Fitness for service assessment of degraded CANDU feeder piping—Canadian regulatory expectations

Abstract

Allowance for the continued operation of feeder piping at some Canadian CANDU stations, which is experiencing active degradation mechanisms, has been based primarily on augmented inspection practices and conservative fitness for service assessments. The major degradation mechanisms identified to date are: pipe wall thinning due to Flow Accelerated Corrosion (FAC) and service induced cracking due to Intergranular Cracking due to Stress Corrosion Cracking (SCC) and potentially Low Temperature Creep Cracking (LTCC) mechanisms. Given that currently available industry codes and standards do not provide sufficient guidelines/criteria for assessing the degradation of feeder pipes, the Canadian Nuclear Safety Commission (CNSC) has asked the utilities to establish feeder pipe specific procedures to provide reasonable assurance that the risk associated with the feeder degradation is maintained at an acceptably low level.
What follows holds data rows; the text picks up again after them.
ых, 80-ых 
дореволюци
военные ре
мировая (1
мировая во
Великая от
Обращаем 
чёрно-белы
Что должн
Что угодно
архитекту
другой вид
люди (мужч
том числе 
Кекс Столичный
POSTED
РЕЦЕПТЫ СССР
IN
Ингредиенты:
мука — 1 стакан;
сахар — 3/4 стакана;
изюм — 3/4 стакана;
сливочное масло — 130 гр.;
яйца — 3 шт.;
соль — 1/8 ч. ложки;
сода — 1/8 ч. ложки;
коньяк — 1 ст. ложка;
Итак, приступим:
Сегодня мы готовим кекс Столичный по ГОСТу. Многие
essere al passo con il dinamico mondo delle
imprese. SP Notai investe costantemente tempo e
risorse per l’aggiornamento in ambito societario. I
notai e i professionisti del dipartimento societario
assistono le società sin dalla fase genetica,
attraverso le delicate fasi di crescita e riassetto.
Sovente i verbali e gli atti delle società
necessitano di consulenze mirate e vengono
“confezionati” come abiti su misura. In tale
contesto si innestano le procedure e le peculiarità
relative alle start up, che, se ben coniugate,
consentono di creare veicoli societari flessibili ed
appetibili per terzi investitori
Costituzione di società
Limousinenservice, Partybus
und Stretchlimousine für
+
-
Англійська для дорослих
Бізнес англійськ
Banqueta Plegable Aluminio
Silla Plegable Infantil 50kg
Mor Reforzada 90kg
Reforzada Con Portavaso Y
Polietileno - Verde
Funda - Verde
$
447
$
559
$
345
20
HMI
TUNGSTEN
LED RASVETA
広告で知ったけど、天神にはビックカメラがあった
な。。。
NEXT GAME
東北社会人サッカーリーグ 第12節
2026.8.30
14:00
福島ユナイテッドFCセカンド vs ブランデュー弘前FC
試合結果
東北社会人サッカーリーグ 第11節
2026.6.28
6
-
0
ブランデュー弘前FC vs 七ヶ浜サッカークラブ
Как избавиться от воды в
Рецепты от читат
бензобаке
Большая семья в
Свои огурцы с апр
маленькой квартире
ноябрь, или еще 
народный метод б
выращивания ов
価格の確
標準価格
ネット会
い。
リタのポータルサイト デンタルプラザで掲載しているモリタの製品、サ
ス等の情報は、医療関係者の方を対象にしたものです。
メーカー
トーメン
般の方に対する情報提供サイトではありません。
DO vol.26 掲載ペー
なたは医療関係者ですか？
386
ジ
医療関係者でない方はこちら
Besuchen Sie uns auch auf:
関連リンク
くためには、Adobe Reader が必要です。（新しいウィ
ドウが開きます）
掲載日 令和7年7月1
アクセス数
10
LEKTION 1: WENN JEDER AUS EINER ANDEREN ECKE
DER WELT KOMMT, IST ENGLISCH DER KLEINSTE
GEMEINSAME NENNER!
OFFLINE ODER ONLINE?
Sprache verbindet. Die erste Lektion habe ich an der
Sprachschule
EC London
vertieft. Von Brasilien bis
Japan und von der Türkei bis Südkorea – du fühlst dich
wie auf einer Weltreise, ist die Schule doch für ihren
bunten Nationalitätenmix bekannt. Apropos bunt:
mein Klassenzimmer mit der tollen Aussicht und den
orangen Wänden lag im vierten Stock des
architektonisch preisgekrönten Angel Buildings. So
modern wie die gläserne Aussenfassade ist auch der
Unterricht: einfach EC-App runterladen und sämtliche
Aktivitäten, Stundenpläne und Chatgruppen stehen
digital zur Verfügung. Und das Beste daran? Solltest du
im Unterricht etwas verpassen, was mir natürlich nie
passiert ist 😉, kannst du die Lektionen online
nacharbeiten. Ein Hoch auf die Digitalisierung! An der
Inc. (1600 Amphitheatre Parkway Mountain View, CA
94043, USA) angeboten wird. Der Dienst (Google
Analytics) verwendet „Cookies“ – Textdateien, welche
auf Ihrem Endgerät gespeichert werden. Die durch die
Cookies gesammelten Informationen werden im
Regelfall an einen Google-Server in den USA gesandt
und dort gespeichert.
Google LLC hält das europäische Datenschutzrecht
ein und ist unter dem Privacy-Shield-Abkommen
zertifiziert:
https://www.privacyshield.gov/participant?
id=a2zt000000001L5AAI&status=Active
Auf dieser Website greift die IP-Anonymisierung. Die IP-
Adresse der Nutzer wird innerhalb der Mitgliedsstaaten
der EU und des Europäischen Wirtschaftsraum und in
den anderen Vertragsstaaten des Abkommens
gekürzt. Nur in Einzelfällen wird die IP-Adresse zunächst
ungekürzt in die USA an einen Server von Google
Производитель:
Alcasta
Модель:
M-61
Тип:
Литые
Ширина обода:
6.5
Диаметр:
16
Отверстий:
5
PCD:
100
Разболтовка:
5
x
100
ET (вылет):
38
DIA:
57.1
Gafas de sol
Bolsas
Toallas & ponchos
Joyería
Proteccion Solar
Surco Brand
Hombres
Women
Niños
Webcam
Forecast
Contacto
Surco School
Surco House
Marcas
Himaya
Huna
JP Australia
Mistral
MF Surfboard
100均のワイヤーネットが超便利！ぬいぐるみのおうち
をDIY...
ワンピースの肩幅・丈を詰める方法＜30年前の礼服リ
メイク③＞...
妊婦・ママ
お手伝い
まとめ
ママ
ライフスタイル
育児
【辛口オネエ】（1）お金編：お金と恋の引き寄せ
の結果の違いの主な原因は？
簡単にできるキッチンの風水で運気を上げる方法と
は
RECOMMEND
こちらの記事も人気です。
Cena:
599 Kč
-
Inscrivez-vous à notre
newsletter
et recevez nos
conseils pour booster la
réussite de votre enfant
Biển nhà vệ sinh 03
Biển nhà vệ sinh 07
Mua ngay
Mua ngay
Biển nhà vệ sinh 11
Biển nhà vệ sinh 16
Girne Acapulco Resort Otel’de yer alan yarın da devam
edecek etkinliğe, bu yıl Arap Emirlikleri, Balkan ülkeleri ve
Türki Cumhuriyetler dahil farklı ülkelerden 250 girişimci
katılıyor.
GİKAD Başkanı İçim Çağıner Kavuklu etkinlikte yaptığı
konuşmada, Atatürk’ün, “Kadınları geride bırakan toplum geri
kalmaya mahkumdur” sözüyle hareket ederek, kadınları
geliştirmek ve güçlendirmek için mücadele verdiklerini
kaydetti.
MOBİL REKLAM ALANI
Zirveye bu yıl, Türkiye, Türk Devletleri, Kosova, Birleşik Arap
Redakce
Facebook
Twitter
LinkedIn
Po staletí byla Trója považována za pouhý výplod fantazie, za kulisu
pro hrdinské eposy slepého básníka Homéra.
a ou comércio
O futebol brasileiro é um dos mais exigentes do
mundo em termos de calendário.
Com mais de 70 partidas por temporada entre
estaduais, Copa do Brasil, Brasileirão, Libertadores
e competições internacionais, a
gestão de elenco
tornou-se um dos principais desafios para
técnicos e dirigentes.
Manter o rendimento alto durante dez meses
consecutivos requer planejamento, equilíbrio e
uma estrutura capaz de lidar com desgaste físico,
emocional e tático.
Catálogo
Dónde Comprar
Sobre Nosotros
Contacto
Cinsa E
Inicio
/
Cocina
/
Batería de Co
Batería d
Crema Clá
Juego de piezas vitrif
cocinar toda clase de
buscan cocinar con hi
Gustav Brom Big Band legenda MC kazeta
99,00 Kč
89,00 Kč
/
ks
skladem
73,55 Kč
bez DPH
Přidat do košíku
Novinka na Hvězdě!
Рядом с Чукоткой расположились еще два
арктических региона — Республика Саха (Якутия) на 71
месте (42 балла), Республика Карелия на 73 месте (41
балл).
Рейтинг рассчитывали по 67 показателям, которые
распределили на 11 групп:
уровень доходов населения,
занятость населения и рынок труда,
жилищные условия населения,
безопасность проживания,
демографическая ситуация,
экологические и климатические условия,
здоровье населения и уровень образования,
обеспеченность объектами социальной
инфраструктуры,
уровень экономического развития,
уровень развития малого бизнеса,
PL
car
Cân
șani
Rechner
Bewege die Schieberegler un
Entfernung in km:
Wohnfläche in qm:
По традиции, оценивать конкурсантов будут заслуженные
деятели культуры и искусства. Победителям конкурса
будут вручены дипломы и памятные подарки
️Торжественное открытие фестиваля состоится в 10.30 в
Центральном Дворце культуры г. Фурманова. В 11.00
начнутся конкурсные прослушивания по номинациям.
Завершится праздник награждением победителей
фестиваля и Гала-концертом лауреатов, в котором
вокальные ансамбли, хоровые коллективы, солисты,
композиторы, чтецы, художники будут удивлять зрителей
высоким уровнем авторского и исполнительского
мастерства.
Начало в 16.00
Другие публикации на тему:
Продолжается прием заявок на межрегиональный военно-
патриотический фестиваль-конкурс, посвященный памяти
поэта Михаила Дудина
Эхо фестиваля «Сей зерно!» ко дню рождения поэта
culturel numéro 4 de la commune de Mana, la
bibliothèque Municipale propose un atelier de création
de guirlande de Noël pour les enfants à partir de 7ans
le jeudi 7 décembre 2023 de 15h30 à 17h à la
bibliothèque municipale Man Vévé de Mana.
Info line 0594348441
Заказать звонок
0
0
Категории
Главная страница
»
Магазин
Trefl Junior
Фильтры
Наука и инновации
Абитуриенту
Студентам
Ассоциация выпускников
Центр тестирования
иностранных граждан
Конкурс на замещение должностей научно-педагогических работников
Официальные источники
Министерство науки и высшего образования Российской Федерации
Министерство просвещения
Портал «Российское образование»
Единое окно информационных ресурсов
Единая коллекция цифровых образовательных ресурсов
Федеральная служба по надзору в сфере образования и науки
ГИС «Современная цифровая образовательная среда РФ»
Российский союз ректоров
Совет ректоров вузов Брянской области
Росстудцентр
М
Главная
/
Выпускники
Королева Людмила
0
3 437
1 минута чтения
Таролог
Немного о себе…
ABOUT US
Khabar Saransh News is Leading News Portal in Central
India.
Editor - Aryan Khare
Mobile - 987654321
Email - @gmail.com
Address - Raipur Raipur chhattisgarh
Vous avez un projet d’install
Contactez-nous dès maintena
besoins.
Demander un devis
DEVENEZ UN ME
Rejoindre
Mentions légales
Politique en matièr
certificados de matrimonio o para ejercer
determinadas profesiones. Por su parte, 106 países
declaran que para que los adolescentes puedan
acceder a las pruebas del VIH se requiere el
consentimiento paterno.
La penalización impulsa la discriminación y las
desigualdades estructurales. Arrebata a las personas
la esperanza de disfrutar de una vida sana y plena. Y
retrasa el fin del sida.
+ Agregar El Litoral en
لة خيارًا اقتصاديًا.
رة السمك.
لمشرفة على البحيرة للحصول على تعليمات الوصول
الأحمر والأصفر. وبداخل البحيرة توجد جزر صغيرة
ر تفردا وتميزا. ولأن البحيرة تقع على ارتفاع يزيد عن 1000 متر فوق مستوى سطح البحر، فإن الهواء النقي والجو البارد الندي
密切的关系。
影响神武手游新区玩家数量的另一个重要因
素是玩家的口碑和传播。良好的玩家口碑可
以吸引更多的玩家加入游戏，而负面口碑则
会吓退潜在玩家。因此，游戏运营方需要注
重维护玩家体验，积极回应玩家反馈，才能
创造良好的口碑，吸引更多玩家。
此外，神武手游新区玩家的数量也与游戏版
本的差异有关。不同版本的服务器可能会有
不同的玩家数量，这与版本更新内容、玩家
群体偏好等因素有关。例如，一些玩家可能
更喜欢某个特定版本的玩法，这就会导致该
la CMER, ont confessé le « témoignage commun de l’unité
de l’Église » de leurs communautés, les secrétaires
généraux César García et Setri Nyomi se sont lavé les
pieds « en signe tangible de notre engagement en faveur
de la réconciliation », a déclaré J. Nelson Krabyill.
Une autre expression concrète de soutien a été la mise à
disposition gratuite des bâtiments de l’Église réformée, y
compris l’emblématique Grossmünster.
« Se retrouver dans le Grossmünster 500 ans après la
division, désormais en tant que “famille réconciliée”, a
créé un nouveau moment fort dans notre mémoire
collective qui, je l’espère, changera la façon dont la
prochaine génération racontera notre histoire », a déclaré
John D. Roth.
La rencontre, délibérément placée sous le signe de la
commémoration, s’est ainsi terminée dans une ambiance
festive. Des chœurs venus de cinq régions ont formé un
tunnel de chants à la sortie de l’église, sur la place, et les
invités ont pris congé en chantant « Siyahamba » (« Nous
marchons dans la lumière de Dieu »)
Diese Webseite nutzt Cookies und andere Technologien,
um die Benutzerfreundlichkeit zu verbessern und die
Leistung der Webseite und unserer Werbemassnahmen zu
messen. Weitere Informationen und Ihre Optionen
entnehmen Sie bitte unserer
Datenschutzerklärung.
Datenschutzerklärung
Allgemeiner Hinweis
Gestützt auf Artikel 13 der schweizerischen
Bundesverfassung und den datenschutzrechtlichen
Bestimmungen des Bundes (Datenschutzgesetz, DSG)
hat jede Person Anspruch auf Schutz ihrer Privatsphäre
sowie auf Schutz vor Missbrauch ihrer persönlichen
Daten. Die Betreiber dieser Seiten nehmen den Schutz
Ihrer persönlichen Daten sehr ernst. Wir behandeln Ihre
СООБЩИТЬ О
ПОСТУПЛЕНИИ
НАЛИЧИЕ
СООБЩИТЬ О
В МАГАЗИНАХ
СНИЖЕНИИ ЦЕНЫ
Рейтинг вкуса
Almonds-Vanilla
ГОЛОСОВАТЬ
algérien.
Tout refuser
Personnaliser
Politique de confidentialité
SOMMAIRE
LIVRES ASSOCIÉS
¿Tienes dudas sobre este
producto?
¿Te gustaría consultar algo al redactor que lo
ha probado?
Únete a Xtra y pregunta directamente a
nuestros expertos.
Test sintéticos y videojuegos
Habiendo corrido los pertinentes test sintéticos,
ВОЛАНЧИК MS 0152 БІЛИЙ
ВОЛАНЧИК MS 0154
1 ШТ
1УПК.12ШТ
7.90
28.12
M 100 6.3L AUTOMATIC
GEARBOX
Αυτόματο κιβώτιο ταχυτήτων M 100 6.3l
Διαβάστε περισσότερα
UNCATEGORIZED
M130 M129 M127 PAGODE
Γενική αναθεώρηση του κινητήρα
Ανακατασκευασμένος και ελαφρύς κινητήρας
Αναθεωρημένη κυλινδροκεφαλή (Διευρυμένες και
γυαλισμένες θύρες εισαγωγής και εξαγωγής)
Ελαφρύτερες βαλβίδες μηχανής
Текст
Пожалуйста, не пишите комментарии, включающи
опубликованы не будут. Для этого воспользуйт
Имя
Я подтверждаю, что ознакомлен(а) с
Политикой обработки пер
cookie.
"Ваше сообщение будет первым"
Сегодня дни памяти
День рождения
In response to this requirement, the Canadian CANDU industry has developed and continued to update feeder fitness for service guidelines to provide evaluation procedures and industry standard acceptance criteria for assessing the structural integrity of the feeder pipes. The scope and frequency of inspections are determined based on the results of the fitness for service assessments taking into account the relative susceptibility of feeder pipes to each specific degradation mechanism. While industry practices for the management of degraded feeder pipes have, in general, been complied with the regulatory expectations, outstanding issues still remain. Major regulatory concerns include uncertainties associated with limitations in both the inspection techniques and the mechanistic understanding of the degradation processes, which can impede inspection planning and fitness for service assessments.This paper presents the regulator's view of the current situation with respect to degradation of feeder piping, its implications for nuclear safety and the regulatory expectations on industry's management of the critical ageing phenomena.